Well, I made it! It’s the last day of the “31 Days” writing challenge. I appreciate everyone who supported me this month – through your “likes”, your comments, your shares, and your encouraging words. Thank you!
This was a journey of becoming less stressed, and I hope you were able to do that! Fortunately, my continual writing didn’t stress me out too much. ~wink~
To end this series, I am going to address something very integral and foundational in our lives, something that forces us to address the very core of our beings and decide whether we will choose to live by faith or by fear…
This summer I was presented with various situations where I was experiencing a lot of stress.

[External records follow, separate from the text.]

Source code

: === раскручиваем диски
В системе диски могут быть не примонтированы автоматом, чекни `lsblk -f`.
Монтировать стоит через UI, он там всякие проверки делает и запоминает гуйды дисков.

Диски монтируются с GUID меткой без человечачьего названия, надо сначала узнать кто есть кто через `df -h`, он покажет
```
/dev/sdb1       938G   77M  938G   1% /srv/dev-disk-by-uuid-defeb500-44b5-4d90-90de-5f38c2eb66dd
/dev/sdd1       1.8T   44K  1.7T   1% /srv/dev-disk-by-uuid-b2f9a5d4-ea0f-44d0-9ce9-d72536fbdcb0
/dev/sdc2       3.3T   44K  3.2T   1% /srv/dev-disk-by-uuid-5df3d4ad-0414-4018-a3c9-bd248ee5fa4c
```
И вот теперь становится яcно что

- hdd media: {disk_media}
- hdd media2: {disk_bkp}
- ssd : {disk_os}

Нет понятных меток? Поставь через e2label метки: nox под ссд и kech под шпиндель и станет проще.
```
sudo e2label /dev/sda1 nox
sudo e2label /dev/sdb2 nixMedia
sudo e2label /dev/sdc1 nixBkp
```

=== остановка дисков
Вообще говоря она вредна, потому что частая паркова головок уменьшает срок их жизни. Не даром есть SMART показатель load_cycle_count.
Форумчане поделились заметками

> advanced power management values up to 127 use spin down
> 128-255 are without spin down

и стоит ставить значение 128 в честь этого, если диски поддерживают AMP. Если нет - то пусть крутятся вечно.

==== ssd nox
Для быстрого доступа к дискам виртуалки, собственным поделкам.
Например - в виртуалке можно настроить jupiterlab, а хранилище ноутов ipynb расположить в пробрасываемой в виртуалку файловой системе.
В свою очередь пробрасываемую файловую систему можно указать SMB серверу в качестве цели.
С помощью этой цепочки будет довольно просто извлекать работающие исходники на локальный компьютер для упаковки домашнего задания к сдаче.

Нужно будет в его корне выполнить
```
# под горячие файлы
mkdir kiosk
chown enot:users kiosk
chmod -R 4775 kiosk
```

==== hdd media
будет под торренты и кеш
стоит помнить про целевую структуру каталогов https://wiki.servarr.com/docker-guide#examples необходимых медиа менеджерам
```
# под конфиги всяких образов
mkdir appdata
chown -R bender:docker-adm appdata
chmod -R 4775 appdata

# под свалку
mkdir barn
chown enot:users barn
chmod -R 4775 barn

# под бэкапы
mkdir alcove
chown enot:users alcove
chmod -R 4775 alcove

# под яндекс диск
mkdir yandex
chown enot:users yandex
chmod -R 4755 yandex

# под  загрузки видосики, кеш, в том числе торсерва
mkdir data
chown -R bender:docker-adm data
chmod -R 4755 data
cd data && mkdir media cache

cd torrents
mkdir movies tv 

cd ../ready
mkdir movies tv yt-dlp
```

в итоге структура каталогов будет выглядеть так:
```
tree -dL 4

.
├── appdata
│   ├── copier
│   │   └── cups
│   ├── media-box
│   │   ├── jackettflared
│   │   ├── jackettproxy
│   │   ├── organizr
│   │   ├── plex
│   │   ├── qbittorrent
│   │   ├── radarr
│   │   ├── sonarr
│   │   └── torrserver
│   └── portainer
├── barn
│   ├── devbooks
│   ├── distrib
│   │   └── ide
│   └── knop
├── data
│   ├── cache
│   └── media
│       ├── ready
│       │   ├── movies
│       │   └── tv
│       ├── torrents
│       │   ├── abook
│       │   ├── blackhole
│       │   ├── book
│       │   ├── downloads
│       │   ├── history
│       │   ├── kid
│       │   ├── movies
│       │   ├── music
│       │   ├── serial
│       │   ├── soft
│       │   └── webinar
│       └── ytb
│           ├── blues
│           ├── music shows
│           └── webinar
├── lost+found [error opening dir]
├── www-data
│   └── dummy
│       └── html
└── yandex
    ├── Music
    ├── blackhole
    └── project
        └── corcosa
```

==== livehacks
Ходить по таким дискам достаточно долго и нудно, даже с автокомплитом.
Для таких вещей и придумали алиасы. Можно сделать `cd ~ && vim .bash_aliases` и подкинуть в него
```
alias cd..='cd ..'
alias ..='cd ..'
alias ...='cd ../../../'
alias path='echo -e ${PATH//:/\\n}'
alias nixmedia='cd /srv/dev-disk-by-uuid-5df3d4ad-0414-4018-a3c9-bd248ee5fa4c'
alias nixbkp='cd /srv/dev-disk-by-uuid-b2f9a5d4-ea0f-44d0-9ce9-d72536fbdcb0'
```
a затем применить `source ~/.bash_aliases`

In one situation I was looking for a volunteer teacher to help with our girls’ classes at church. I had asked eight women before I got a “yes” and in the process had another position open up. That process drained me, and I allowed it to cause stress in my heart. I was living by fear, not faith. I was worried that I wouldn’t find anyone to fill the spots. I was worried that I would have to shut down the program. I was worried about a lot of things. My mind and emotions went a bit crazy.
Rather than trusting that God would
take care of things, no matter what,
I was focusing on all of the if’s, and’s, or but’s.
In another situation I was presented with some challenges with my health. I was experiencing a lot of physical symptoms and forced myself to get a check-up. My new cardiologist wanted me to get a stress echo test. I didn’t feel good before I got there. I was unable to finish the test because I nearly passed out and my heart rate skyrocketed.
Both at the stress echo test and my follow-up visit with the cardiologist (and in-between), I felt a lot of anxiety. I felt inadequate, weak, unsure of the present and the future, and taxed.
Once again fear filled my heart.
God prompted me one day about these and other situations in my life and caused me to realize how much I was living by fear rather than faith. I had a choice to make.
Was I going to let fear rule my heart or FAITH?
When we are confronted with stressful situations in our lives, we choose how we will respond. We can respond with uncertainty and emotionalism or we can respond by turning to God and trusting that He is control of our lives.
Are you living by fear or faith?
Only you can make the choice.
This choice is very crucial because it really affects our attitude towards dealing with stress in general.
If we live by fear, we will be paralyzed and hesitant to push forward and make the changes we need to make.
If we live by faith,
our actions are fueled by confidence and hope.
I pray you will choose to live by faith. I pray that you will ask God to help you with the stress that you carry and ask Him to give you the strength to alter how your life is going.
As you continue your journey in this fallen world, I pray that you will do whatever it takes to fight against stress in your life. It robs us of abundant life!
May the Lord richly bless you!
Take Action: Surrender your anxiety to God. Ask Him to help you. Drive out the fear that resides in your heart by stirring up your faith in the living God!